● **Problem**
Write a two-sentence summary of the symposium announcement.

● **Text excerpt**

This Saturday, October 15th, I will be taking part in UNDERGROUND USA, a one-day symposium examining Portland’s radical past through the history of its underground newspapers, The Willamette Bridge and The Portland Scribe. Or, to quote the copy from the event’s official website:
UNDERGROUND USA is a one day public history/arts education event focusing on one chapter of Oregon print cartooning history.
website
Two underground papers, the Willamette Bridge (1968-1971) and the Portland Scribe (1972-1978), provided first jobs for a generation of artists and writers who went on to have national careers. Oregon Cartoon Institute invited five of them – artists Bill Plympton and David Chelsea, and writers Norman Solomon, Richard Gehr and Maurice Isserman – to return to Portland to taIk about these early experiences.
Among the questions they will address: What makes Portland so comics and cartooning friendly?
Two time Oscar nominee Bill Plympton drew covers for the Scribe. Political journalist Norman Solomon wrote for it. Historian Maurice Isserman edited it. Graphic novelist David Chelsea illustrated it. Village Voice columnist Richard Gehr sold it on the street.
Patrick Rosenkranz, the author of Rebel Visions: The Underground Comix Revolution 1963-1975, is our keynote speaker. He too worked for the Scribe.

Stored items from a collection:
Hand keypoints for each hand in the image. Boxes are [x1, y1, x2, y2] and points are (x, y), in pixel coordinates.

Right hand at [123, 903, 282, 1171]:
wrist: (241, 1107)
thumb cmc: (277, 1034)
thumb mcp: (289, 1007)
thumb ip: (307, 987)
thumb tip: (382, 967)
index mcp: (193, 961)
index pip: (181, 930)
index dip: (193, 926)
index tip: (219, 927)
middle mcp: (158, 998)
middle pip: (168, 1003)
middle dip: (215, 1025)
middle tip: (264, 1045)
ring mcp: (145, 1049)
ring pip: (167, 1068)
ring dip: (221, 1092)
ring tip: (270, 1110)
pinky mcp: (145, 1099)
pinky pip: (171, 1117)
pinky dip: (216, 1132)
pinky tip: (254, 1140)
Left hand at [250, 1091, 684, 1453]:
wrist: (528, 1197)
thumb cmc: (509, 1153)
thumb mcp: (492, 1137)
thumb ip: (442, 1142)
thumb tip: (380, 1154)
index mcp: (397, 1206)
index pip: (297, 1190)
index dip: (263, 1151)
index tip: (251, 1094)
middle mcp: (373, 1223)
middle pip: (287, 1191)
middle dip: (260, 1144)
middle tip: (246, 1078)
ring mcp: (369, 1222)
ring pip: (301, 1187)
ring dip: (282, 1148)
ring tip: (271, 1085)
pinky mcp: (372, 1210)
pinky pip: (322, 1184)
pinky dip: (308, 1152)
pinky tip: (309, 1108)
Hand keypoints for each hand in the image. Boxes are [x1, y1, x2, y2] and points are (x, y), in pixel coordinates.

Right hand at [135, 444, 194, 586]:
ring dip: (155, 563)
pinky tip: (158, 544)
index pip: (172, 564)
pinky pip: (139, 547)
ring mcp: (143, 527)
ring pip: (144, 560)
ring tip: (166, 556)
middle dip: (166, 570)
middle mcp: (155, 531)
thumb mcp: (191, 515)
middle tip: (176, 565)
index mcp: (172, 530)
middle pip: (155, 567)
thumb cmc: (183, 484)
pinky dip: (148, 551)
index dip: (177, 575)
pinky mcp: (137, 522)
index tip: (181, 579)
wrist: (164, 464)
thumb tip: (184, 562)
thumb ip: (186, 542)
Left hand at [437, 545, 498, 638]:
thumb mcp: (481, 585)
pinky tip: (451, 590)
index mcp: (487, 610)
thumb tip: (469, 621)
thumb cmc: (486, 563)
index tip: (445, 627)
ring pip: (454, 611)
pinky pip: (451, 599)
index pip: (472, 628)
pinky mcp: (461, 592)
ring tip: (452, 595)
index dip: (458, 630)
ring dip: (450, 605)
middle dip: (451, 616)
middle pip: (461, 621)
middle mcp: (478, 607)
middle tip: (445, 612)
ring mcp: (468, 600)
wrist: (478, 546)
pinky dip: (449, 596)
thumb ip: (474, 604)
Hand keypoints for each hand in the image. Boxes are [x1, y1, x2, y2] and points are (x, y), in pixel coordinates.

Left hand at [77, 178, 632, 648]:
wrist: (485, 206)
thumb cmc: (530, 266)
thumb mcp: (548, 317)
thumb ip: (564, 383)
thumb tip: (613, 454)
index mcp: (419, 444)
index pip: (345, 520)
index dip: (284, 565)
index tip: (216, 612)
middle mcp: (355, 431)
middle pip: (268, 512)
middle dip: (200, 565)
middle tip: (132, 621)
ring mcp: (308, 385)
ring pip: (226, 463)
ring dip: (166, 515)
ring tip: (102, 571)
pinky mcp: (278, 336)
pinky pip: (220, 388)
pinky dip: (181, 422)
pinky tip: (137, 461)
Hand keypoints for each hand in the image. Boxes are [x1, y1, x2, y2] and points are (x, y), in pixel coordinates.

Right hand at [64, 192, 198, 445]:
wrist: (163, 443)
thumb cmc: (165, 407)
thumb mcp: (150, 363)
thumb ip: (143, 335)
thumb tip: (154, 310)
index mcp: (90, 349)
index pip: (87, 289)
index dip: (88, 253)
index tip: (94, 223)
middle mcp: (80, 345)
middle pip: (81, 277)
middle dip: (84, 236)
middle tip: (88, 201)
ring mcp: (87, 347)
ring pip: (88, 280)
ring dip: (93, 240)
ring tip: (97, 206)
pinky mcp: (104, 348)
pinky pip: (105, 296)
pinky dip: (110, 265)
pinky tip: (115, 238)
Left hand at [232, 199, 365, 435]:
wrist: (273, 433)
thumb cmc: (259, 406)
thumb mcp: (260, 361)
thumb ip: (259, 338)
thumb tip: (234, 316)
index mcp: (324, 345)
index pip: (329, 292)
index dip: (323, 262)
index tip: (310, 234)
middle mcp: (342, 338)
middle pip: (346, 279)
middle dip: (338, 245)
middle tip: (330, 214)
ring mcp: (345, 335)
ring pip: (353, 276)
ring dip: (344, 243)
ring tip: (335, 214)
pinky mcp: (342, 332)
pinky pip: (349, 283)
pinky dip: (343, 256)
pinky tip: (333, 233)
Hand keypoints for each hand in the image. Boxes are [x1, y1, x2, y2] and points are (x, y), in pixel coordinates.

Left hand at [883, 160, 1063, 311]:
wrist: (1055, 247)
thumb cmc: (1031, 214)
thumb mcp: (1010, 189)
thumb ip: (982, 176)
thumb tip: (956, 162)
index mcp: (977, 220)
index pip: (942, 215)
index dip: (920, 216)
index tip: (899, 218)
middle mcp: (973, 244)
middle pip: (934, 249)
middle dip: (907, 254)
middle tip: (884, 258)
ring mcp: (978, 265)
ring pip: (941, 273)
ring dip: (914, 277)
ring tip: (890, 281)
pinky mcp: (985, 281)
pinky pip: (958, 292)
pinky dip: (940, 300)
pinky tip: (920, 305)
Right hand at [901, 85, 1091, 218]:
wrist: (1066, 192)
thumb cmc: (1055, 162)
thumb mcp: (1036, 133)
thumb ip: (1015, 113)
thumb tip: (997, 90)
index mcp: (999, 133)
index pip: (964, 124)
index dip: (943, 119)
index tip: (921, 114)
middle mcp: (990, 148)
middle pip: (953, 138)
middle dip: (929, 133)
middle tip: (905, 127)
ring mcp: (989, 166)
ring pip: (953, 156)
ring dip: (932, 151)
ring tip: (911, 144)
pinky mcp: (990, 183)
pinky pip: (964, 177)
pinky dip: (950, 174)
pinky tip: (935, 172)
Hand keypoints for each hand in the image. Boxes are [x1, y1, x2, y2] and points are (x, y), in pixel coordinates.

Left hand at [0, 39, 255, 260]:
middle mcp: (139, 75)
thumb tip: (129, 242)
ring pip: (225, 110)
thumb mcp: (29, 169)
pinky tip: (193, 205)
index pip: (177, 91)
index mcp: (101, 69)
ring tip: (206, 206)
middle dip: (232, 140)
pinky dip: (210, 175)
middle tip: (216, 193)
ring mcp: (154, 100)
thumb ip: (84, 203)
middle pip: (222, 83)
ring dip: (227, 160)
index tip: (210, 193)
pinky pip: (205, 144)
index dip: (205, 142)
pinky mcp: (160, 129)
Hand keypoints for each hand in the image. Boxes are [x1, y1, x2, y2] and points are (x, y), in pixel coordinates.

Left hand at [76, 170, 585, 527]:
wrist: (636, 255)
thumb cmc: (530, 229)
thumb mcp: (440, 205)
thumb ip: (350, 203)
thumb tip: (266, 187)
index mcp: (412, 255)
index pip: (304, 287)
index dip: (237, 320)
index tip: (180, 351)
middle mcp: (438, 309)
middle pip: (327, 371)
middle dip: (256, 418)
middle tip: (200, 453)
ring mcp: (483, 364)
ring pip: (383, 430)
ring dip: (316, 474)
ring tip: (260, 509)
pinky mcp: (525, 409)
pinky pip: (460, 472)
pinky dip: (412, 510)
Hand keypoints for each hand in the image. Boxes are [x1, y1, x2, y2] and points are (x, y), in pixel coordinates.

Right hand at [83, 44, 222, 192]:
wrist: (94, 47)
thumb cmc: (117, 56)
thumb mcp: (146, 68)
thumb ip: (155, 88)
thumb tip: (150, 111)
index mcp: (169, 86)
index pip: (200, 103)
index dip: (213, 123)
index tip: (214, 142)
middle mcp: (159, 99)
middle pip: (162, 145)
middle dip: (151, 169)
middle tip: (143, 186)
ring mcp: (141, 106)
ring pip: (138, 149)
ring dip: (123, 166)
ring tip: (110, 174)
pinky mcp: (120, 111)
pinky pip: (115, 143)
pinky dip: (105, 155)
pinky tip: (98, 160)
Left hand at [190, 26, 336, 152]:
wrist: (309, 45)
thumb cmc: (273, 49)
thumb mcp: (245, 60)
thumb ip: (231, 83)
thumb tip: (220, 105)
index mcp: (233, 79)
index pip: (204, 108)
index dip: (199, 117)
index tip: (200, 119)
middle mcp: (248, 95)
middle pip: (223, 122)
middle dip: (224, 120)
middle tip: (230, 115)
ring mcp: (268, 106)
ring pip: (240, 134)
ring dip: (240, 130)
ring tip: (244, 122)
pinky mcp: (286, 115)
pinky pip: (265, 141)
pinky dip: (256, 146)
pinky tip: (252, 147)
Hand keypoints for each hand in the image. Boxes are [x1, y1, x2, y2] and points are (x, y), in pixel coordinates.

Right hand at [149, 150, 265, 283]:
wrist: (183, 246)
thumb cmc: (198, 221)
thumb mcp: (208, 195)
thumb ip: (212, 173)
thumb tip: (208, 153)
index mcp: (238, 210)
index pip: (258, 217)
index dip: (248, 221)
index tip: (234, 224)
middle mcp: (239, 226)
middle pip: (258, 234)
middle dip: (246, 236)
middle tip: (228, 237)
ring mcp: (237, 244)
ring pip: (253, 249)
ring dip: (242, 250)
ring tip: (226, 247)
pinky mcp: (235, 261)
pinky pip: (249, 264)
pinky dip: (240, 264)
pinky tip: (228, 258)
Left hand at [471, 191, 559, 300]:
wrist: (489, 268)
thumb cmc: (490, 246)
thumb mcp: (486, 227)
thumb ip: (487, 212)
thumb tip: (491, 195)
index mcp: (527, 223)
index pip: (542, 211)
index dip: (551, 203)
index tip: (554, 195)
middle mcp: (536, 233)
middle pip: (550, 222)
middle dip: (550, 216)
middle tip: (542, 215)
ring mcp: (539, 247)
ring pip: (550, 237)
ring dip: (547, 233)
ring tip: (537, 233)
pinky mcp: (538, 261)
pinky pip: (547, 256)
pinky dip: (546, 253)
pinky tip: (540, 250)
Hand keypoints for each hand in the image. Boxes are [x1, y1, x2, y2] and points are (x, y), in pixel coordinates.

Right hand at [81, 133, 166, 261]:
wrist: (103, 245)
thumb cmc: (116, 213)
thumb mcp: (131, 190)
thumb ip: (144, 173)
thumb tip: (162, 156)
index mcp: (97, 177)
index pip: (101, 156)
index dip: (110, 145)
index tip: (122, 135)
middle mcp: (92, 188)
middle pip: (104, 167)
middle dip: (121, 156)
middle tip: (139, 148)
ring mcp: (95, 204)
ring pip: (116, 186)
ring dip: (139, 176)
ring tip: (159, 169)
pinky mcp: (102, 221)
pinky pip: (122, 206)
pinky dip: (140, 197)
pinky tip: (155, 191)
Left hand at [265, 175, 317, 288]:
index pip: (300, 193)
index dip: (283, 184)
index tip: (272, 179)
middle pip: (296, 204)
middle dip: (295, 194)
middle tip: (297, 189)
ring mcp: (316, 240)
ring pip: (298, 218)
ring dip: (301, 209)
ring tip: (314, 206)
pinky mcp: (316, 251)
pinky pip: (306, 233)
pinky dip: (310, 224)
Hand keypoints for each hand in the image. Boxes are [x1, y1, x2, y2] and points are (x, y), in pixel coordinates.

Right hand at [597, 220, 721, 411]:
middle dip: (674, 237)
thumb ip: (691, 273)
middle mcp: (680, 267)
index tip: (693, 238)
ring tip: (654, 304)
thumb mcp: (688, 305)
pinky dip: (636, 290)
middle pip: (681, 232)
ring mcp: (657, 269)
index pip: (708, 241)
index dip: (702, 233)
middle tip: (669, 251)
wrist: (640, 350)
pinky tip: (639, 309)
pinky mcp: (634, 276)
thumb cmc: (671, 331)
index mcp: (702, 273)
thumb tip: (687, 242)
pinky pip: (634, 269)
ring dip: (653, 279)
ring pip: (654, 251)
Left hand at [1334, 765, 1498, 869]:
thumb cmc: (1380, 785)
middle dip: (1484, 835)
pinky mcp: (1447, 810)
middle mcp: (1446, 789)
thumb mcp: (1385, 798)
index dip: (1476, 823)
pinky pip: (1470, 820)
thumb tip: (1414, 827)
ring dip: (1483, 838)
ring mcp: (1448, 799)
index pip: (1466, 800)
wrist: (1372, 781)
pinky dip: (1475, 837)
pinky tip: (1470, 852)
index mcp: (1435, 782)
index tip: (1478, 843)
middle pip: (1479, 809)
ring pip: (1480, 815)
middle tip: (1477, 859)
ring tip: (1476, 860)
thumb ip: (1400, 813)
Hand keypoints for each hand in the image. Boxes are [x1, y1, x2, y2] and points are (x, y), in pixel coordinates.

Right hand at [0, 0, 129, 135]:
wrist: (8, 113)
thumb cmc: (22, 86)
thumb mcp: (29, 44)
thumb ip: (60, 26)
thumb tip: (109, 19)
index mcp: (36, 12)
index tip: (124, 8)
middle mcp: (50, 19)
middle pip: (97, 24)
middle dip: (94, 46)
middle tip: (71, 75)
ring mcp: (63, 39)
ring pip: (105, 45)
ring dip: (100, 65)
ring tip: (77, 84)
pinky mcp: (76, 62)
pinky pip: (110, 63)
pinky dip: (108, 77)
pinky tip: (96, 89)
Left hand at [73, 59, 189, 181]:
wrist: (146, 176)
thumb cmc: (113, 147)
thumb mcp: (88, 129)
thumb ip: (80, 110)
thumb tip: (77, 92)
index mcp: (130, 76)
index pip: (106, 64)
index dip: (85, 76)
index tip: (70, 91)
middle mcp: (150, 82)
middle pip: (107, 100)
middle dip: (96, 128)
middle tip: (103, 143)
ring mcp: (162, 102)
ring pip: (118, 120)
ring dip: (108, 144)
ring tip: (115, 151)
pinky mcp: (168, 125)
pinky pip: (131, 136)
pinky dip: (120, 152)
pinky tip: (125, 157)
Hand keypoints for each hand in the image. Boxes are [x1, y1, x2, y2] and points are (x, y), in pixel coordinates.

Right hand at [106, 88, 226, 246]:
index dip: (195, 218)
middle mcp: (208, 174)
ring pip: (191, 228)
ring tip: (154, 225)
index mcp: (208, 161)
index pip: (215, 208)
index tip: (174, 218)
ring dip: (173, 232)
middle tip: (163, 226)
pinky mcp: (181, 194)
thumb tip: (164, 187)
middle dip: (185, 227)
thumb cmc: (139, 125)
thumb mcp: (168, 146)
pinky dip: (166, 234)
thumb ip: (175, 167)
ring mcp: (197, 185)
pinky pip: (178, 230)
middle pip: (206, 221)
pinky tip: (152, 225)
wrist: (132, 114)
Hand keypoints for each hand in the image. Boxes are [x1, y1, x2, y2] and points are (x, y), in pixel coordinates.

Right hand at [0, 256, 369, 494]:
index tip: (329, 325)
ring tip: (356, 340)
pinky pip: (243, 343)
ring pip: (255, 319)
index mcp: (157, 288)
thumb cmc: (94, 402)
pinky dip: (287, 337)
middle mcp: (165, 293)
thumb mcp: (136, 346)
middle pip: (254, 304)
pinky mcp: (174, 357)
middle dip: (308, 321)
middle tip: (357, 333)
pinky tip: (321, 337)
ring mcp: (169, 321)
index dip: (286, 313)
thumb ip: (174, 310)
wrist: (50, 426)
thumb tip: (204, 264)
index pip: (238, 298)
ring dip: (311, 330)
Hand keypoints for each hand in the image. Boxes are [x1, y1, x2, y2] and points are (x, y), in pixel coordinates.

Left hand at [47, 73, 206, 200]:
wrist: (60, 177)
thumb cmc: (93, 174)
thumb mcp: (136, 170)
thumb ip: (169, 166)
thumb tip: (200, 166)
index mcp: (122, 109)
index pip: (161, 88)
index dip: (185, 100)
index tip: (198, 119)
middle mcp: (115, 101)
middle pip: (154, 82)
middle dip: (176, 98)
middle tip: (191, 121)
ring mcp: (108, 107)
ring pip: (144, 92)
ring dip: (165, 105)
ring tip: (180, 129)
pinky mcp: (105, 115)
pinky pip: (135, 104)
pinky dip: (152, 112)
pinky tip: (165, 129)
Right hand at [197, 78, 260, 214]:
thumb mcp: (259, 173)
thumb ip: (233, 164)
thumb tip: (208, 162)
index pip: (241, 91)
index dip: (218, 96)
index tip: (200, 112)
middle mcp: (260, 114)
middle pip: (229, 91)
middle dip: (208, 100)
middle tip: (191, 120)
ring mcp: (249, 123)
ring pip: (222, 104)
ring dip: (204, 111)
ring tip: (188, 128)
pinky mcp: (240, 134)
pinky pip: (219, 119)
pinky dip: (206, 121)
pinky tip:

● **Reply to the task**
On Saturday, October 15th, the writer will take part in UNDERGROUND USA, a one-day symposium on Portland's radical past as told through its underground newspapers, The Willamette Bridge (1968-1971) and The Portland Scribe (1972-1978). Oregon Cartoon Institute invited five artists and writers who got first jobs at those papers, Bill Plympton, David Chelsea, Norman Solomon, Richard Gehr and Maurice Isserman, to return to Portland to talk about those experiences, and Patrick Rosenkranz, who also worked for the Scribe, is the keynote speaker.